An invitation to “slow medicine” should in the end be absorbed by those researchers and media professionals, who tend to publicize striking results in the biomedical sector, results that have not yet passed the scrutiny of experts, making the obviously utopian possibility of not only eliminating all diseases, but also the end of life, seem realistic to the population that they address. In conclusion, if it is true—as it is true—that health problems are not only organizational or economic, that those of the patient are not exclusively health-related but also emotional, family, economic, and social, and that their understanding requires on the part of health professionals time, the capacity to listen, reciprocal consultation, critical evaluations and continual bringing up-to-date, the invitation to a “slow medicine” appears to be entirely justified.
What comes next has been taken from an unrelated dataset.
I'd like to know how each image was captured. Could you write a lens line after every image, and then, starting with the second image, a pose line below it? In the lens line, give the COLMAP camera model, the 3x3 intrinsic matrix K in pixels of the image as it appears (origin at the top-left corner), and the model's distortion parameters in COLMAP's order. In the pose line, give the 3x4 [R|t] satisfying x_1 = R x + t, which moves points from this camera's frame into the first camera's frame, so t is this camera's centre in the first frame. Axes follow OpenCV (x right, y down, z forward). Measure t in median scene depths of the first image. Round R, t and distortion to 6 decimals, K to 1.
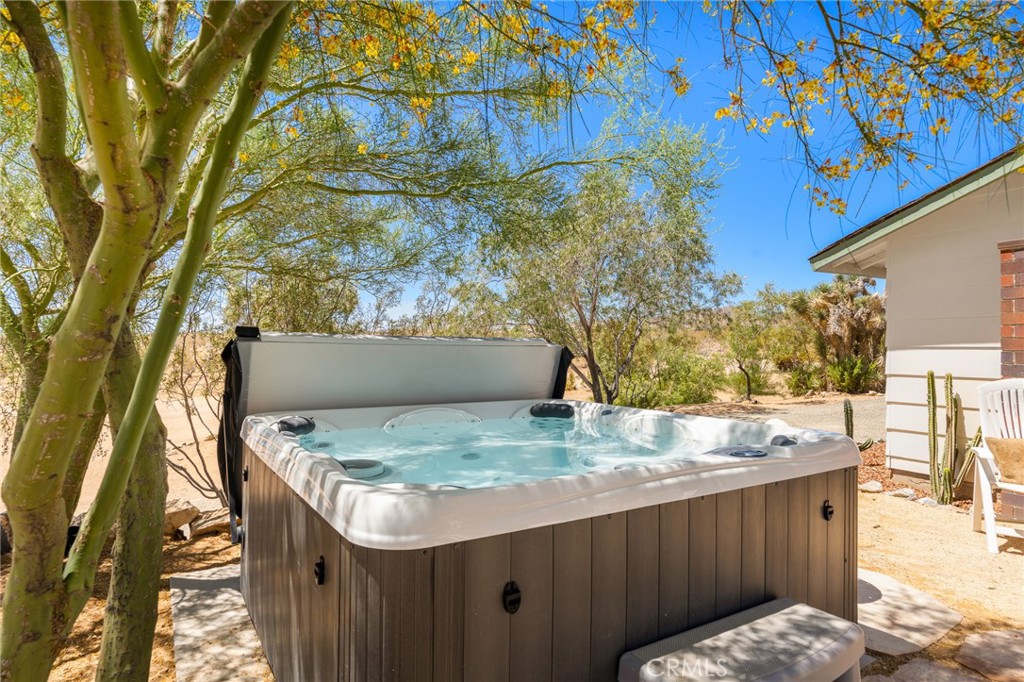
lens RADIAL K [[594.2, 0, 512.4], [0, 594.2, 342.9], [0, 0, 1]] dist [-0.014665, 0.002760]
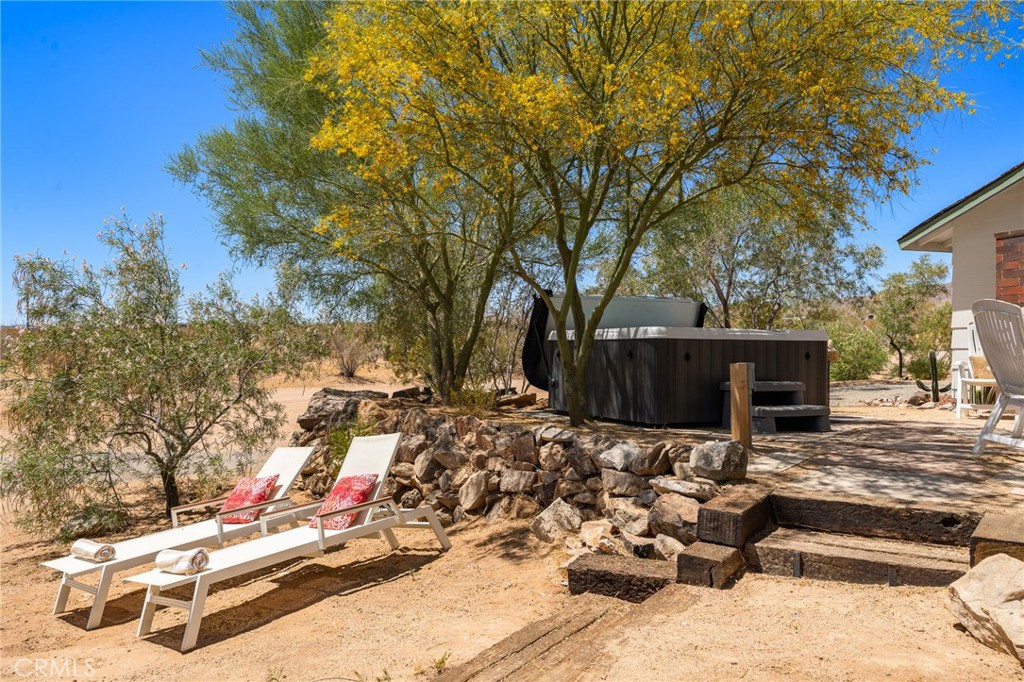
lens RADIAL K [[822.3, 0, 510.7], [0, 822.3, 338.9], [0, 0, 1]] dist [0.003632, -0.000006]
pose [[0.990047, -0.001747, -0.140723, -0.039952], [0.002265, 0.999991, 0.003525, 0.032799], [0.140716, -0.003809, 0.990043, -0.459479]]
Hyperactivity is often unnecessary in clinical practice. The application of a “slow medicine” may lead to better results in many situations. It allows healthcare professionals, and in particular doctors and nurses to have enough time to examine personal, family, and social problems of patients, to reduce their anxiety while awaiting diagnostic procedures and non-urgent therapies, to evaluate procedures and cutting-edge technology carefully, to prevent premature discharge from the hospital and finally to offer appropriate emotional support to terminally ill patients and their families.
Keywords: Methodology; Total Quality.